## Task goal
Below is a listing to transcribe in full and exactly; keep the pictures out.

## Material provided
--- START ---
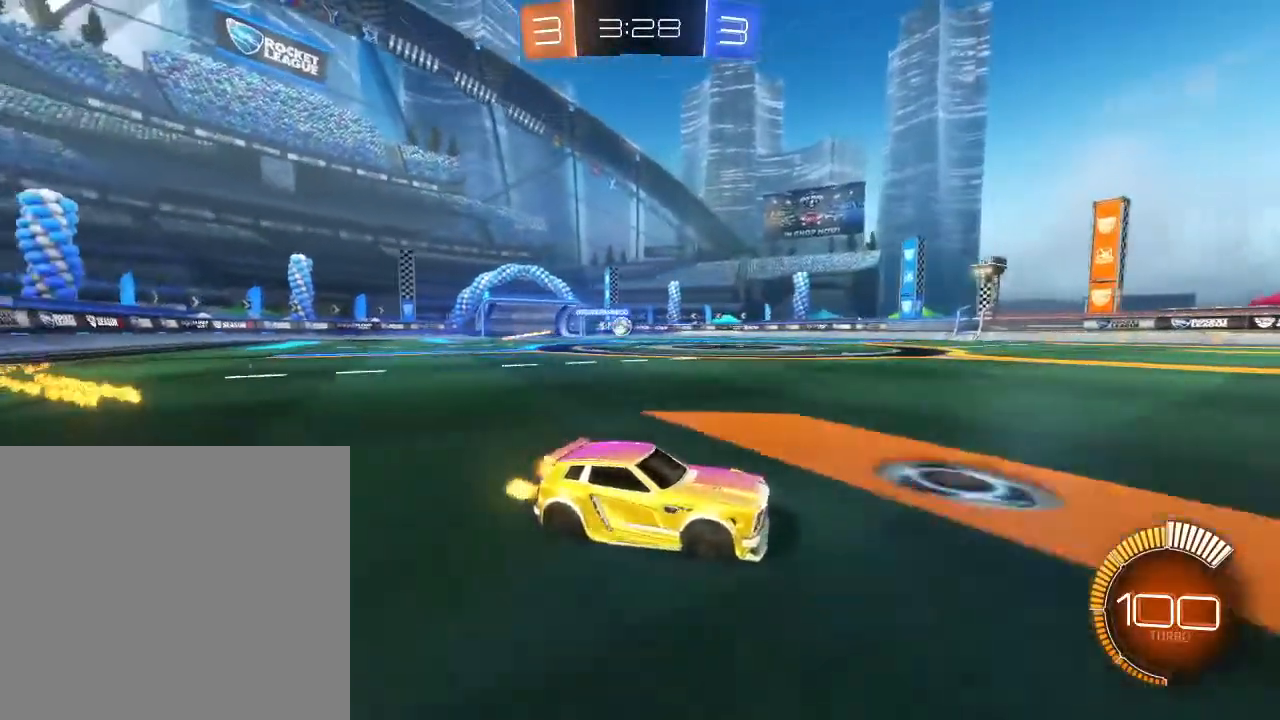
{"buttons": ["R2"], "left_stick": "center", "right_stick": "center", "events": [[200, "B", "down"], [300, "left_stick", "center"], [500, "B", "up"]]}
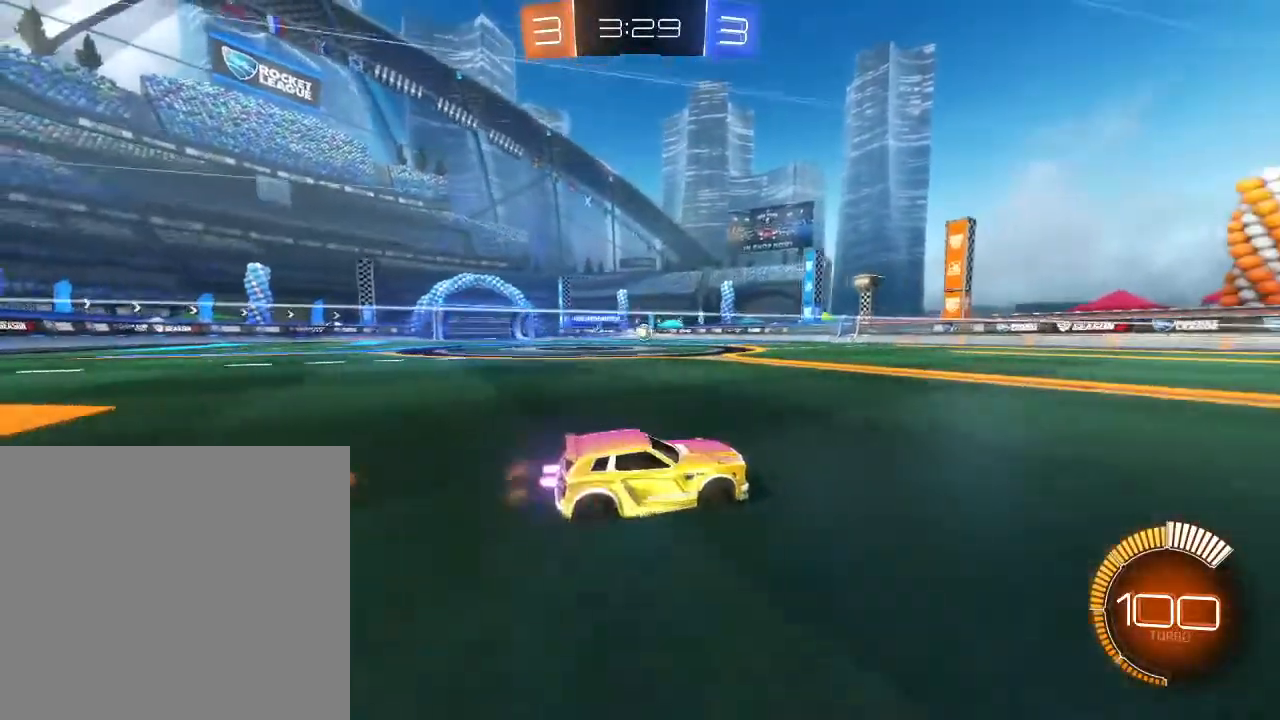
{"buttons": ["R2"], "left_stick": "center", "right_stick": "center", "events": [[133, "left_stick", "right"], [200, "B", "down"], [267, "left_stick", "center"], [500, "B", "up"]]}
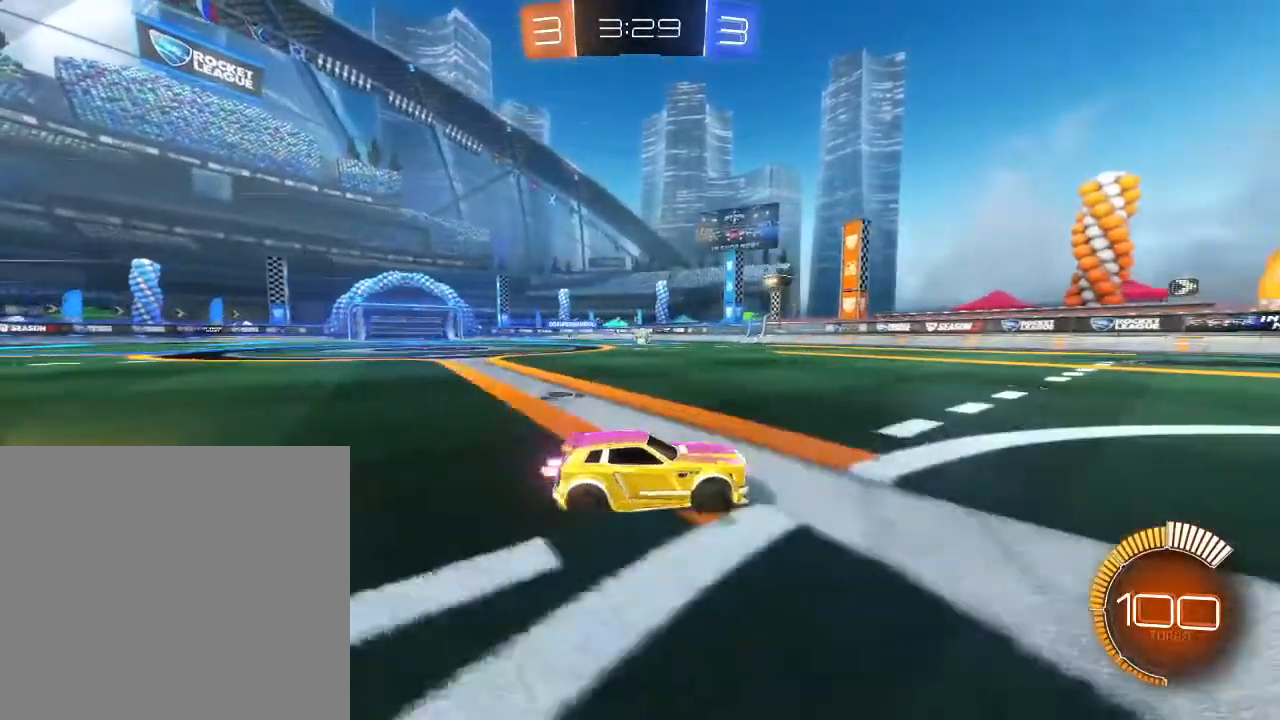
{"buttons": ["B", "R2"], "left_stick": "center", "right_stick": "center", "events": [[200, "B", "down"], [333, "B", "up"], [333, "left_stick", "down-left"], [433, "B", "down"], [433, "left_stick", "center"]]}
--- END ---
## Task answer
{"buttons": ["R2"], "left_stick": "center", "right_stick": "center", "events": [[200, "B", "down"], [300, "left_stick", "center"], [500, "B", "up"]]}
{"buttons": ["R2"], "left_stick": "center", "right_stick": "center", "events": [[133, "left_stick", "right"], [200, "B", "down"], [267, "left_stick", "center"], [500, "B", "up"]]}
{"buttons": ["B", "R2"], "left_stick": "center", "right_stick": "center", "events": [[200, "B", "down"], [333, "B", "up"], [333, "left_stick", "down-left"], [433, "B", "down"], [433, "left_stick", "center"]]}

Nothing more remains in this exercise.